In the data below, rewrite the lines from the one containing "Rendered at 1654 by 931 pixels." through the one containing "For every layout", inclusive, substituting "copy" for "transcribe" and leaving everything else as it is.

— Start of Data entries —

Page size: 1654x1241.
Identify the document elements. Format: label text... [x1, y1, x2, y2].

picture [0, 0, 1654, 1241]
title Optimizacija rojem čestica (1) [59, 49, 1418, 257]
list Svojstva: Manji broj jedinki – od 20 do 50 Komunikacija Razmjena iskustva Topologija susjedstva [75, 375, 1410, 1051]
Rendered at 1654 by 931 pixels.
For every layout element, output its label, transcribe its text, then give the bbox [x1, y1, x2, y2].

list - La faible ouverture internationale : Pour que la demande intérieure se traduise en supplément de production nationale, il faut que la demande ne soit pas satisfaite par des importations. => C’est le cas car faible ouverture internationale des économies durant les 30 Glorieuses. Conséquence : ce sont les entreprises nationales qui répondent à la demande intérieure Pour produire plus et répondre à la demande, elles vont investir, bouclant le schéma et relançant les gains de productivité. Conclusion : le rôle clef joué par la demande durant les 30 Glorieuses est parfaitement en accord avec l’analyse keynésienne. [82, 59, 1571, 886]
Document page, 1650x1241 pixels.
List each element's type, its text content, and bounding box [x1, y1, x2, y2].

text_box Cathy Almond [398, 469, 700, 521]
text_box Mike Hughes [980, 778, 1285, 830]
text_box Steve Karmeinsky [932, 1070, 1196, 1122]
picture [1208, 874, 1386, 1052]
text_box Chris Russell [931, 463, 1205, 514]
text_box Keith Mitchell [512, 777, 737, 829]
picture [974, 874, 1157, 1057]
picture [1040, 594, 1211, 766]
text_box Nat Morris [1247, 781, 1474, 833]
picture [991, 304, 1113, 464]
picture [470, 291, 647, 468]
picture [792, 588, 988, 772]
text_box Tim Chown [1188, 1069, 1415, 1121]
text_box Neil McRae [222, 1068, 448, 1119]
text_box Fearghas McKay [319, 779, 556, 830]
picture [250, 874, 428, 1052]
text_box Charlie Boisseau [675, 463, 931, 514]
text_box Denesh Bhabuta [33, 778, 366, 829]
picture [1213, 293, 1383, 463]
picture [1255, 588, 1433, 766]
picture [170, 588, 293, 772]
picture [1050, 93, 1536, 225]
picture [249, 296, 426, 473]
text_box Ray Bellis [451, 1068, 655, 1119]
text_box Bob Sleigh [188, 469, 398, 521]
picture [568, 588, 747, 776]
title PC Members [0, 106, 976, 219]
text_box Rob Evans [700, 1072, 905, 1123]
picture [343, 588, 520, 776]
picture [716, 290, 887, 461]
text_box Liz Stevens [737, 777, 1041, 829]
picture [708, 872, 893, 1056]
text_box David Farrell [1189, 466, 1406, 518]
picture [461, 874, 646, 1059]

— End of Data entries —

= Expected output =
Rendered at 1654 by 931 pixels.
For every layout element, output its label, copy its text, then give the bbox [x1, y1, x2, y2].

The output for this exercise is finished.